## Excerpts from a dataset
»»
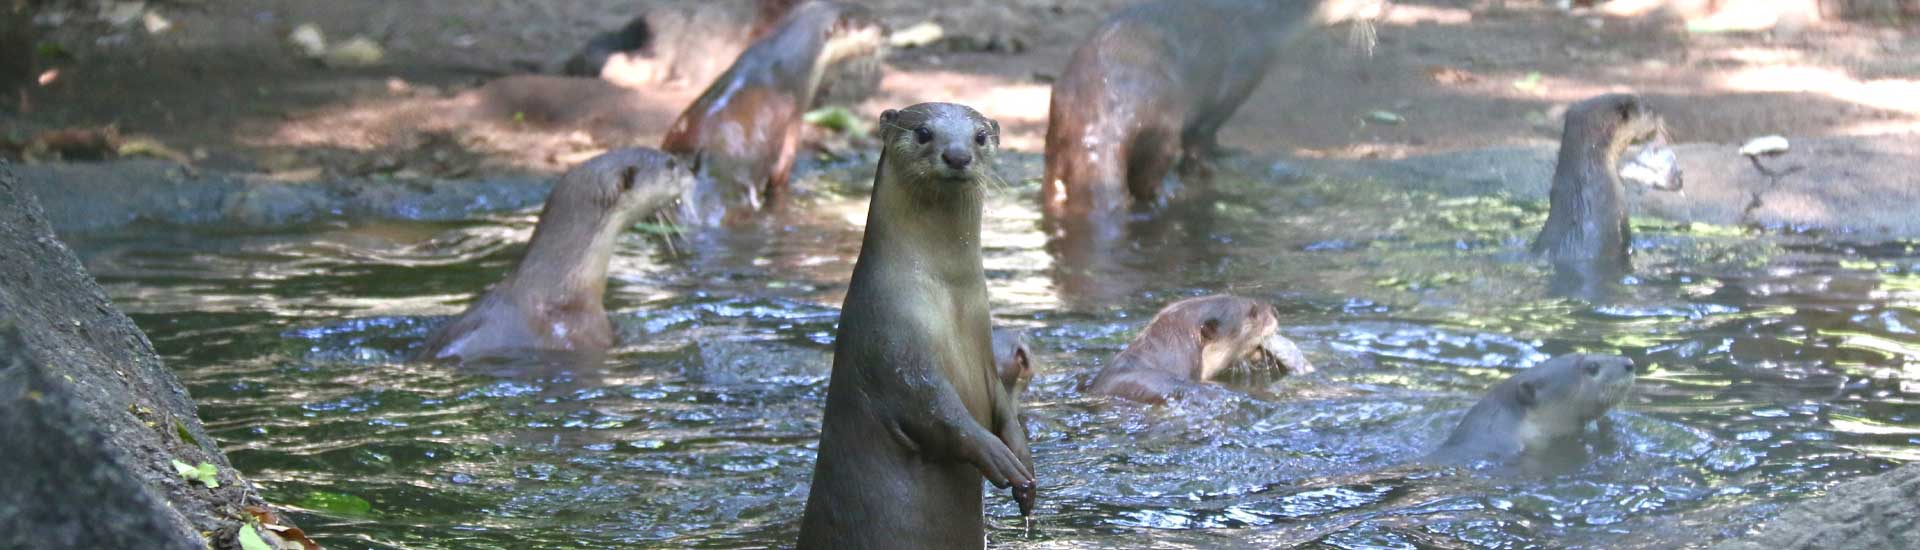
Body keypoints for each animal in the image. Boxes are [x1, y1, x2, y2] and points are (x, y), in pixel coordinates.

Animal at [661, 1, 884, 226]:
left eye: (872, 15)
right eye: (872, 23)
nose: (888, 29)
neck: (783, 60)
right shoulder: (795, 114)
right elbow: (781, 173)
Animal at [798, 103, 1034, 549]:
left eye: (980, 136)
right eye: (923, 132)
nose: (957, 155)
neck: (947, 299)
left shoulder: (983, 352)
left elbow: (1002, 407)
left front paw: (1025, 467)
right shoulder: (892, 347)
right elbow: (935, 412)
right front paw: (999, 457)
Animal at [1042, 0, 1381, 222]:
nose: (1384, 4)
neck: (1263, 23)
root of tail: (1101, 118)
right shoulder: (1236, 82)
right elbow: (1203, 138)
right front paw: (1216, 160)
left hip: (1057, 129)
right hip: (1160, 122)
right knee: (1151, 173)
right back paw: (1167, 194)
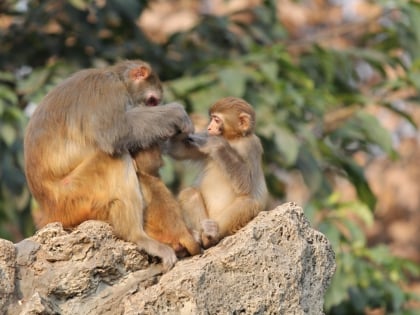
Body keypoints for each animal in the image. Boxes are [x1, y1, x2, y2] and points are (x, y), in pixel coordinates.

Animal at [24, 59, 192, 272]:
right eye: (153, 101)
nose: (156, 106)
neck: (118, 78)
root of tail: (48, 211)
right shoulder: (107, 89)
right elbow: (113, 132)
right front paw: (176, 114)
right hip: (73, 195)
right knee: (117, 157)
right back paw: (136, 235)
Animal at [166, 96, 268, 249]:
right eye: (212, 118)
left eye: (217, 119)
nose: (209, 127)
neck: (233, 139)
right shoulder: (202, 140)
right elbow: (178, 150)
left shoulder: (252, 145)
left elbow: (246, 184)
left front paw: (217, 144)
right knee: (189, 193)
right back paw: (204, 238)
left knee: (248, 202)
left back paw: (212, 235)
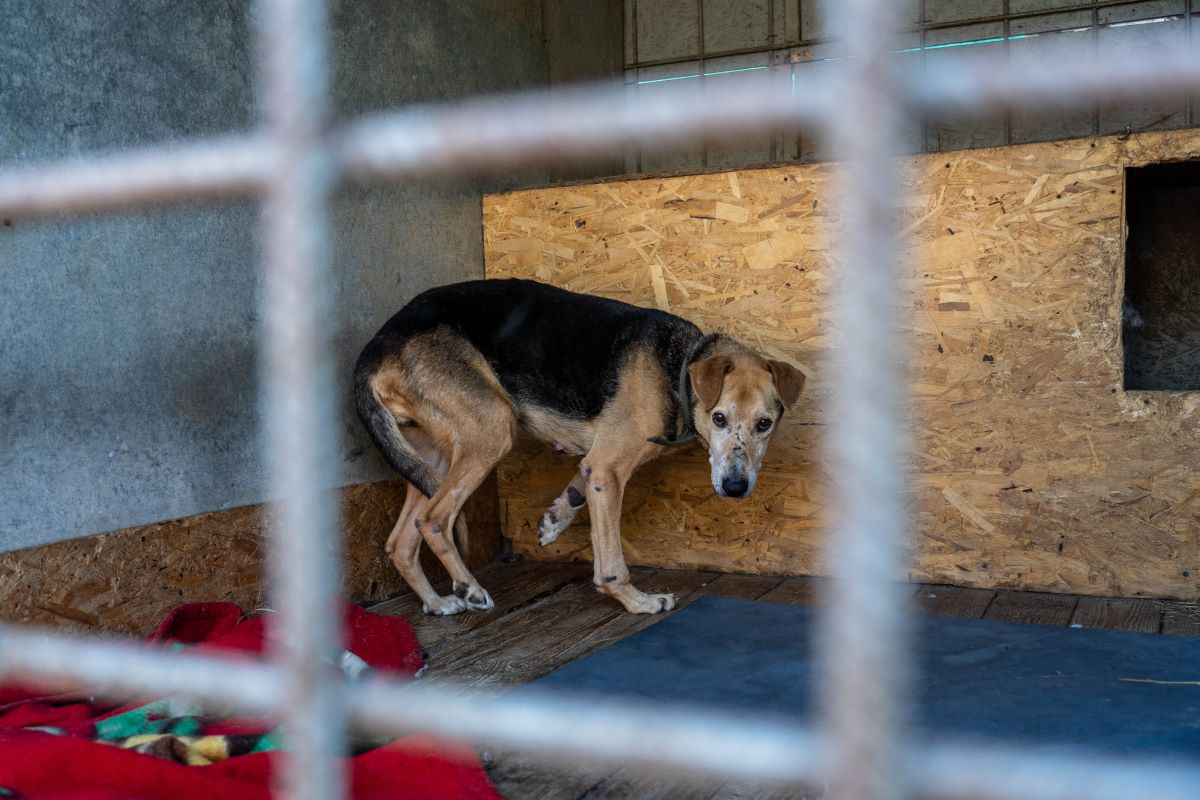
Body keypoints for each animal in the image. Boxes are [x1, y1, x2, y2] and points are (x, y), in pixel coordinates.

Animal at [355, 278, 806, 618]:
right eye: (719, 419)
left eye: (764, 425)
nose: (735, 488)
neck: (679, 366)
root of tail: (378, 345)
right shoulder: (608, 472)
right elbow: (611, 563)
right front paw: (637, 602)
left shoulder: (595, 466)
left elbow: (576, 488)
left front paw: (554, 519)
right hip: (492, 430)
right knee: (433, 520)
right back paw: (468, 587)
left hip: (434, 456)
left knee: (402, 540)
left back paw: (436, 603)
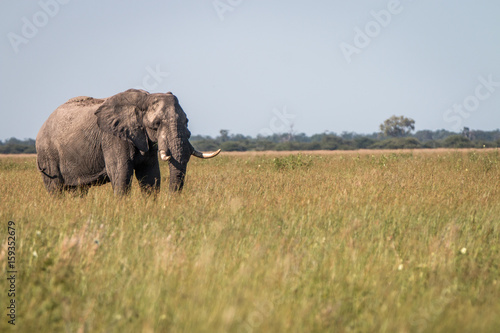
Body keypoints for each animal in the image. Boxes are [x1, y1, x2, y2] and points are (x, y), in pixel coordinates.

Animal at [36, 89, 220, 196]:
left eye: (186, 121)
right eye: (156, 124)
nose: (171, 200)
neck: (145, 98)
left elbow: (150, 175)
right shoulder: (113, 137)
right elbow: (121, 173)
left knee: (79, 190)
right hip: (47, 154)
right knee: (55, 188)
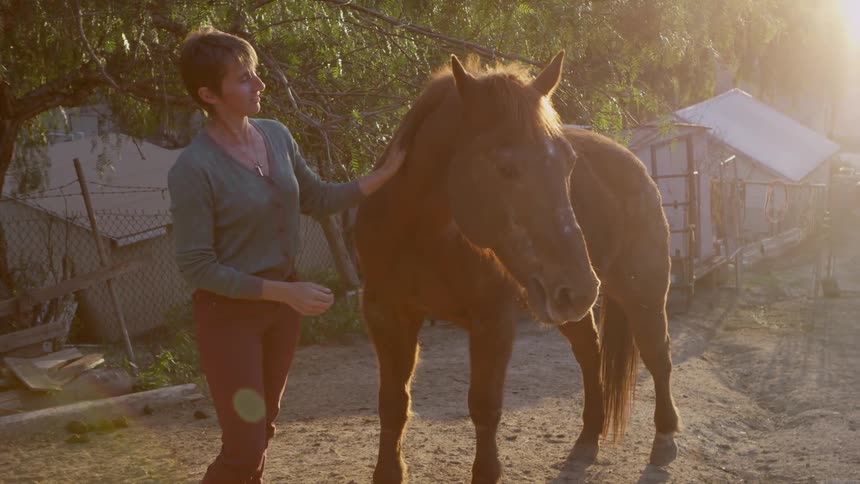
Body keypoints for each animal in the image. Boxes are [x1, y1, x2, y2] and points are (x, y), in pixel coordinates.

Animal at [353, 50, 680, 483]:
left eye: (568, 164)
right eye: (506, 169)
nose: (580, 286)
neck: (420, 233)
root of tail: (636, 164)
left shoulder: (492, 321)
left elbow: (484, 406)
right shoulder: (387, 315)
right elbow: (392, 403)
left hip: (643, 293)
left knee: (657, 355)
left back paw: (664, 439)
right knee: (590, 356)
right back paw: (586, 441)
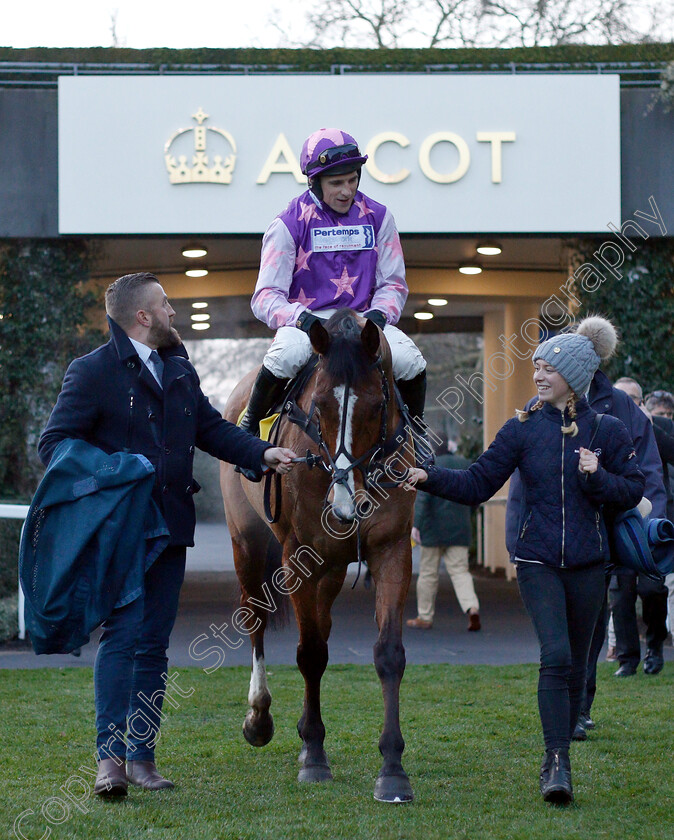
««
## TASK TO CARRY OUT
Every line of the data above should be repeated exactly. Omit the pictures.

## COMPLETED TASK
Body keypoints for each animal in the image. Boxes are [x1, y1, x2, y2] and points are (x, y), in pixel coordinates.

Animal at [661, 1, 884, 226]:
left eye: (872, 15)
right eye: (872, 23)
nose: (888, 29)
neck: (783, 60)
right shoulder: (795, 114)
right elbow: (781, 173)
Animal at [798, 103, 1034, 549]:
left eye: (980, 136)
right eye: (923, 132)
nose: (957, 155)
neck: (947, 299)
left shoulder: (983, 352)
left elbow: (1002, 407)
left front paw: (1025, 467)
right shoulder: (892, 347)
right elbow: (935, 412)
right front paw: (999, 457)
Animal at [1042, 0, 1381, 222]:
nose: (1384, 4)
neck: (1263, 23)
root of tail: (1101, 118)
right shoulder: (1236, 82)
right elbow: (1203, 138)
right front paw: (1216, 160)
left hip: (1057, 129)
right hip: (1160, 122)
right knee: (1151, 173)
right back paw: (1167, 194)
Body keypoints for each animal in the image. Boxes are [x1, y1, x2, y2] and points are (x, y), in pixel coordinates.

Animal at [24, 59, 192, 272]:
right eye: (153, 101)
nose: (156, 106)
neck: (118, 78)
root of tail: (48, 211)
right shoulder: (107, 89)
right elbow: (113, 132)
right front paw: (176, 114)
right hip: (73, 195)
right knee: (117, 157)
right back paw: (136, 235)
Animal at [166, 96, 268, 249]:
right eye: (212, 118)
left eye: (217, 119)
nose: (209, 127)
neck: (233, 139)
right shoulder: (202, 140)
right elbow: (178, 150)
left shoulder: (252, 145)
left elbow: (246, 184)
left front paw: (217, 144)
right knee: (189, 193)
right back paw: (204, 238)
left knee: (248, 202)
left back paw: (212, 235)
Body keypoints for each animal in the image. Boxes are [x1, y1, x2, y2] and points are (x, y), in pixel coordinates.

Animal at [355, 278, 806, 618]:
right eye: (719, 419)
left eye: (764, 425)
nose: (735, 488)
neck: (679, 366)
root of tail: (378, 345)
right shoulder: (608, 472)
right elbow: (611, 563)
right front paw: (637, 602)
left shoulder: (595, 466)
left elbow: (576, 488)
left front paw: (554, 519)
right hip: (492, 430)
right knee: (433, 520)
right back paw: (468, 587)
left hip: (434, 456)
left knee: (402, 540)
left back paw: (436, 603)
Body keypoints for each animal in the image. Boxes are [x1, y1, x2, y2] and points are (x, y), in pixel coordinates.

Animal at [36, 89, 220, 196]:
left eye: (186, 121)
right eye: (156, 124)
nose: (171, 200)
neck: (145, 98)
left elbow: (150, 175)
right shoulder: (113, 137)
right elbow: (121, 173)
left knee: (79, 190)
right hip: (47, 154)
right knee: (55, 188)
Body keypoints for each animal in the image. Boxes are [x1, y1, x2, y2] and points are (x, y), in pixel coordinates.

Animal at [353, 50, 680, 483]:
left eye: (568, 164)
right eye: (506, 169)
nose: (580, 286)
neck: (420, 233)
root of tail: (636, 164)
left shoulder: (492, 321)
left elbow: (484, 406)
right shoulder: (387, 315)
right elbow: (392, 403)
left hip: (643, 293)
left knee: (657, 355)
left back paw: (664, 439)
right knee: (590, 356)
right back paw: (586, 441)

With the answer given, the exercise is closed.